Renal Week 2008: Acute Kidney Injury Lecture: Can staging guide therapy

Claudio Ronco

We have no data. thank-you.

Various definitions of AKI change the prevalence and prognosis of AKI.

In RIFLE use the worse of cr or u.o to define category

States 200,000 patients have been used to validate RIFLE.

Systemic review of RIFLE in KI in 2008 by Ronco.

AKIN changes R to include increase in Cr of 0.3. Otherwise just sw2ithches I to 2 and F to 3.

Also the two creatines used to determine the 5change must be measured within 48 hours of each other.

Early initiation of RRT has theoretical benefits
Defintion on how to measure/define this are not established

He feels the failure of the ATN is due to Pagamini’s high, medium and low severity argument.

Much better talk

Renal Week 2008: Acute Kidney Injury


Need to adjust serum Cr for fluid balance. He states that this will allow Cr to determine renal failure 24 hours earlier. He fails to give an equation to do this. Is creatinine distributed in total body water or extracellular water? My guess is total body water.

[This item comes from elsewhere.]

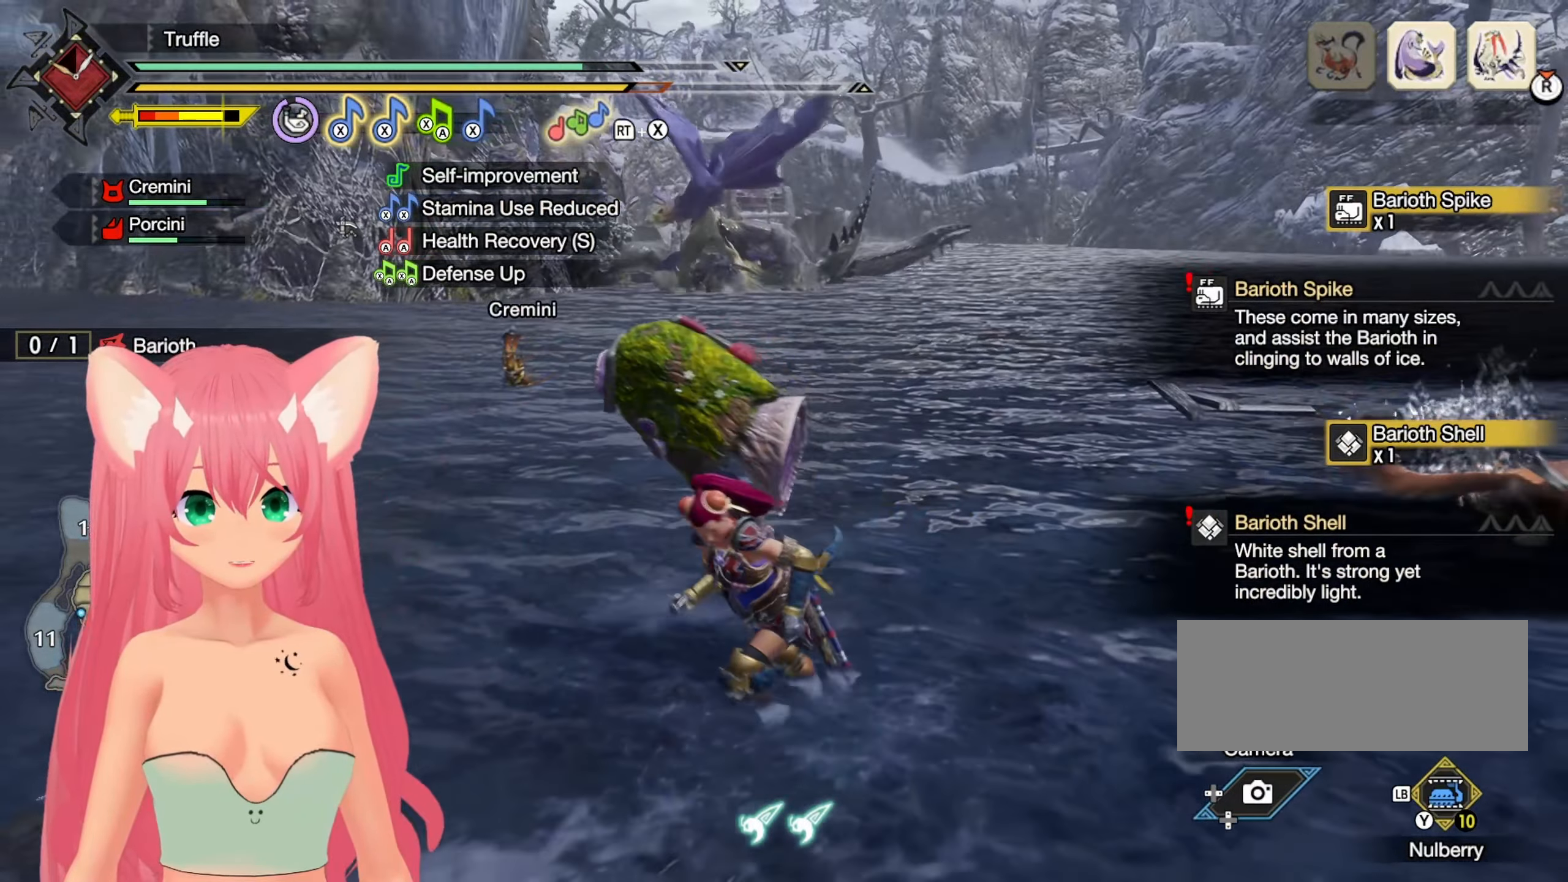
{"buttons": [], "left_stick": "left", "right_stick": "center", "events": [[83, "R1", "down"], [150, "R1", "up"], [150, "right_stick", "right"], [383, "right_stick", "center"]]}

eGFR would be more helpful in eliminating the curvelinear relationship of GFR and Cr but not validated in ARF.

Jelliffe method takes into account Cr generation and is better in ARF. Fails to provide information on calculating the eGFR by Jelliffe method.

Mentions Thurau’s article on Acute renal success. Am J Med 1976

Shaw in Nephron Physiology article on the time course of AKI as determined by differing etiologies.

Oliguria is bad
diuretic matter, but he wont tell us how.

Mehta is the worst lecturer. He throws a ton of data up and fails to describe any of the implications.

Total crap.

Renal Week 2008: CVD and CKD: Case 7

66 yo woman with ESRD due to analgesic nephropathy. Hx of Crohn’s Disease. Extended criteria deceased donor allograft transplant 1.5 yrs ago.

Now SBP of 160.

Next Speaker Ojo. Greatest name in Nephrology.

CVD and CKD in Transplantation

Progressive reduction of acute rejection since 2000 from 17.4 to 10.3% at one year. This should improve outcome of graft and patient; however post-transplant life-span has decreased from 14 in 1995 to 12.7 in ’06.

CVD is the explanation for this conundrum.

After the first year the most common cause of loss of graft is: death with a functioning graft (56%). This is twice as common as number 2, chronic rejection (21%).

43.5% die of CVD.

Hypertension, DM, hypercholesterolemia, obesity, and anemia are all more prevalent in transplant patients than transplant candidates or prevalent dialysis patients.

Focus on immunosupressant drugs

  • In HIV patients with lower cd4 have higher higher CVD death rate
  • Same relationship of CD4 to CVD is seen in patients with radiation exposure (Hiroshima) causing lower cd4 counts
  • also seen in transplant patients.

Rabbit data showing that increased cholesterol plaques with concurrent CSA, without change in lipid profile. Roselaar jci 1995 96 1389.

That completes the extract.